1. How are the data that states report used?
Generally, the purpose in reporting state level performance data is to determine the extent to which educational programs are helping students, including students with disabilities, to achieve positive results from their education.
2. What is the best way to report on the participation and performance of students with disabilities?
For public reporting, states should clearly report both participation data and performance data, so that performance data can be interpreted in light of participation rates. For participation, states should explain how rates or percentages are derived (e.g., all students in the school at the beginning of the year are included in calculating participation rates). For performance, states should indicate whether any scores are removed when reporting on performance (e.g., data include only those scores from students who took the test under standard procedures).
3. How is it possible to report on the performance of students with disabilities when they may take tests under different conditions from other students?
Some students with disabilities take the general assessment with [accommodations] or modifications. Other students take alternate assessments based on alternate, modified, or grade-level achievement standards. It is possible to combine scores from the general assessment taken with and without accommodations because accommodations do not change what a test measures. When a student uses modifications that change what the general assessment measures, the state needs to make a policy decision on whether or how to report the scores. States also must make policy decisions about how to combine results from alternate assessments with the general assessment results. Most states combine scores by proficiency level instead of by scores, indicating that a proficient on one tests counts just as much as a proficient on another test, for example.
4. What is the justification for aggregating data as well as disaggregating data?
How data are reported affects how students are perceived and how we track progress. Students with disabilities are part of the total student body and should be treated as such. Their data must be treated as part of the data from the total student body. Their data are also disaggregated because we need to pay special attention to their progress, just as we do for students from certain ethnic groups, economic groups, and students with different language backgrounds.
5. Will students be identified in public reporting?

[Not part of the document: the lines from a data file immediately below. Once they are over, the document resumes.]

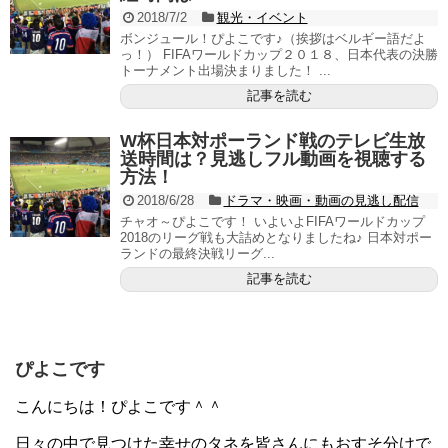
2018/7/2
観光・イベント
ボンジュール！ぴよこです♪（挨拶はベルギー語だよ
っ！） FIFAワールドカップ２０１８、日本代表の決勝
トーナメント出場決まりました！ ...
記事を読む
W杯日本対ポーランド戦のテレビ生放
送時間は？見逃しフル動画を視聴する
方法！
2018/6/28
ドラマ・映画・動画の見逃し配信
チャオ～ぴよこです！ いよいよFIFAワールドカップ
2018のリーグ戦も大詰めとなりましたね♪ 日本対ポー
ランドの最終決戦リーグ...
記事を読む
ぴよこです
こんにちは！ぴよこです＾＾
日々の中で見つけた幸せのタネを皆さんにもおすそ分けで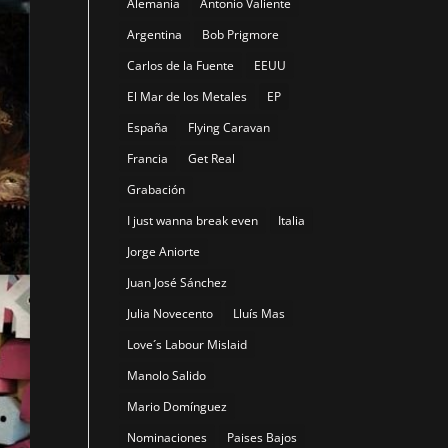
Alemania
Antonio Valiente
Argentina
Bob Prigmore
Carlos de la Fuente
EEUU
El Mar de los Metales
EP
España
Flying Caravan
Francia
Get Real
Grabación
I just wanna break even
Italia
Jorge Aniorte
Juan José Sánchez
Julia Novecento
Lluís Mas
Love´s Labour Mislaid
Manolo Salido
Mario Domínguez
Nominaciones
Paises Bajos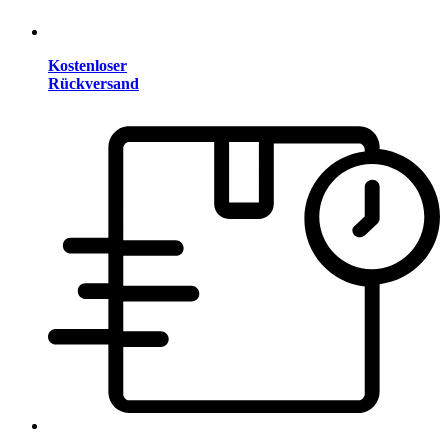
Kostenloser
Rückversand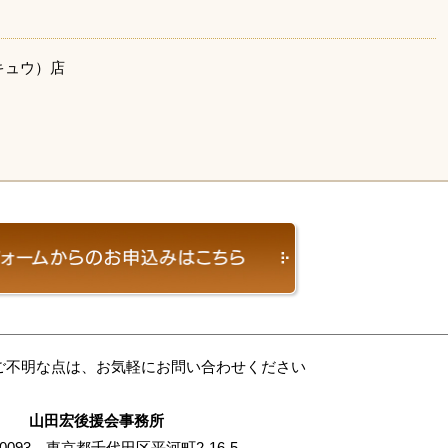
キュウ）店
ご不明な点は、お気軽にお問い合わせください
山田宏後援会事務所
-0093 東京都千代田区平河町2-16-5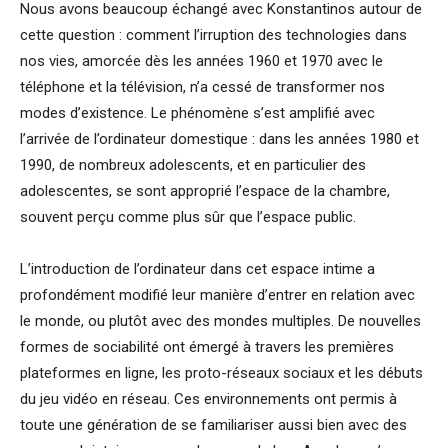
Nous avons beaucoup échangé avec Konstantinos autour de
cette question : comment l’irruption des technologies dans
nos vies, amorcée dès les années 1960 et 1970 avec le
téléphone et la télévision, n’a cessé de transformer nos
modes d’existence. Le phénomène s’est amplifié avec
l’arrivée de l’ordinateur domestique : dans les années 1980 et
1990, de nombreux adolescents, et en particulier des
adolescentes, se sont approprié l’espace de la chambre,
souvent perçu comme plus sûr que l’espace public.
L’introduction de l’ordinateur dans cet espace intime a
profondément modifié leur manière d’entrer en relation avec
le monde, ou plutôt avec des mondes multiples. De nouvelles
formes de sociabilité ont émergé à travers les premières
plateformes en ligne, les proto-réseaux sociaux et les débuts
du jeu vidéo en réseau. Ces environnements ont permis à
toute une génération de se familiariser aussi bien avec des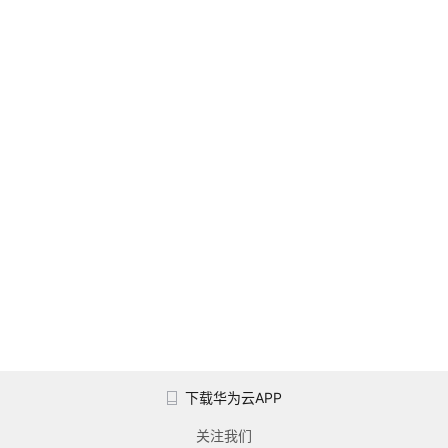
下载华为云APP
关注我们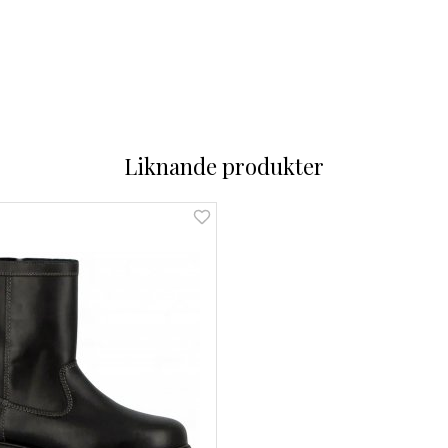
Liknande produkter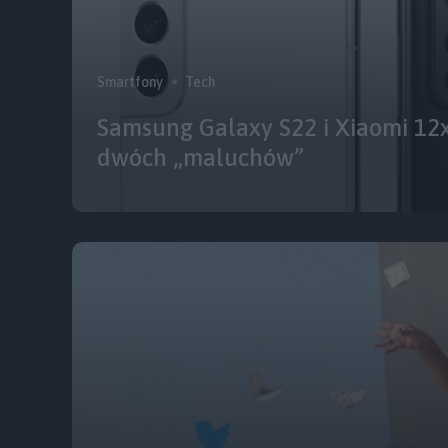
Smartfony
Tech
Samsung Galaxy S22 i Xiaomi 12
dwóch „maluchów”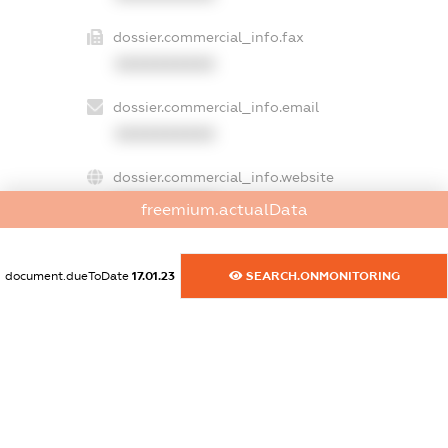
dossier.commercial_info.fax
XXXXXXXXXX
dossier.commercial_info.email
XXXXXXXXXX
dossier.commercial_info.website
XXXXXXXXXX
freemium.actualData
dossier.commercial_info.activity
XXXXXXXXXX
document.dueToDate
17.01.23
SEARCH.ONMONITORING
freemium.exampleText_1
freemium.exampleText_2
freemium.anonymousPerSearch2
FREEMIUM.DETAILS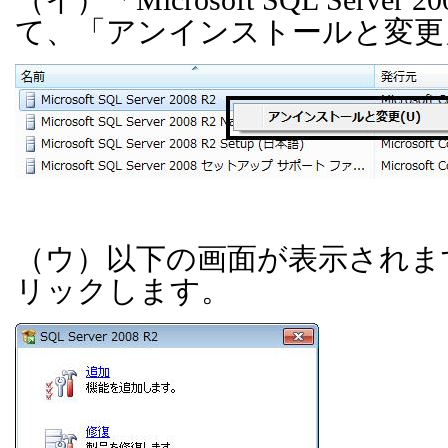
て、「アンインストールと変更
（ウ）以下の画面が表示されま
リックします。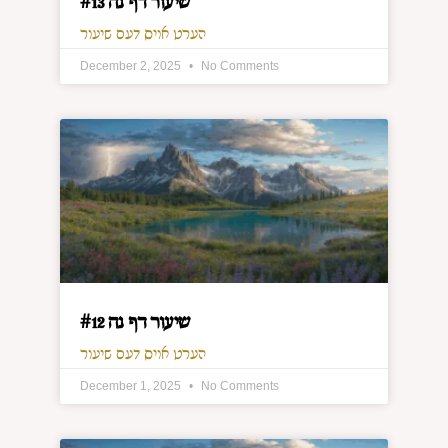
שיעור דף נה #13
הערט אויס דעם שיעור
December 2, 2025
No Comments
שיעור דף נה #12
הערט אויס דעם שיעור
December 1, 2025
No Comments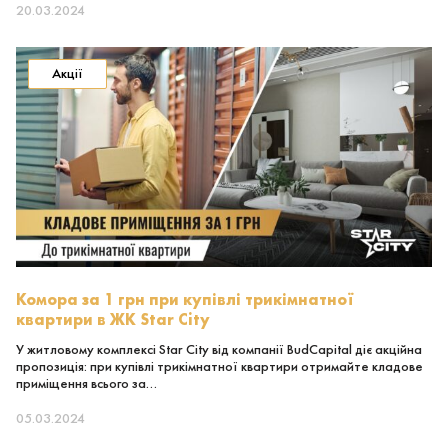
20.03.2024
Акції
Комора за 1 грн при купівлі трикімнатної
квартири в ЖК Star City
У житловому комплексі Star City від компанії BudCapital діє акційна
пропозиція: при купівлі трикімнатної квартири отримайте кладове
приміщення всього за…
05.03.2024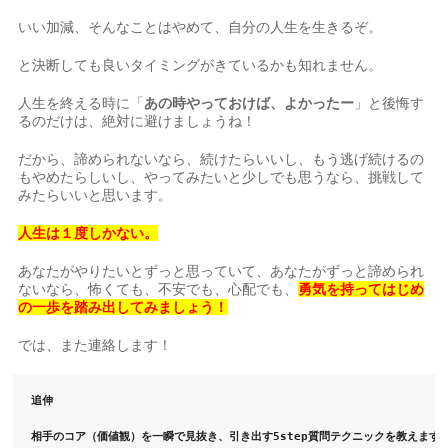
いい加減、そんなことはやめて、自分の人生を生きるぞ。
と決断しても良いタイミングがきているかも知れません。
人生を終える時に「
あの時やっておけば、よかったー
」と後悔す
るのだけは、絶対に避けましょうね！
だから、諦められないなら、続けたらいいし、もう逃げ続けるの
もやめたらしいし、やってみたいと少しでも思うなら、挑戦して
みたらいいと思います。
人生は１度しかない。
あなたがやりたいとずっと思っていて、あなたがずっと諦められ
ないなら、怖くても、不安でも、心配でも、
勇気を持ってはじめ
の一歩を踏み出してみましょう！
では、また連絡します！
追伸
相手のコア（価値観）を一瞬で見抜き、引き出す5step質問テクニックを教えます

No. States do not report public data that identify individual students. In circumstances where there are very few students assessed on a particular assessment, a state will restrict the reporting of data based on a minimum number assessed to protect student confidentiality. This minimum number varies by state.
6. What is the difference between public and federal reporting?
Public reporting of state assessment data refers to the reports that states publish annually to document participation and performance of all students in their state; often these reports are Web based. They may be provided in summary form or using variables of interest to a state, but report on all students and on subgroups of students (including students with disabilities). Federal reports are reports required by federal funding, such as the Annual Performance Reports (APRs) for funds from the Office of Special Education Programs. APRs require that data be reported in a specific way, using specific tables and forms.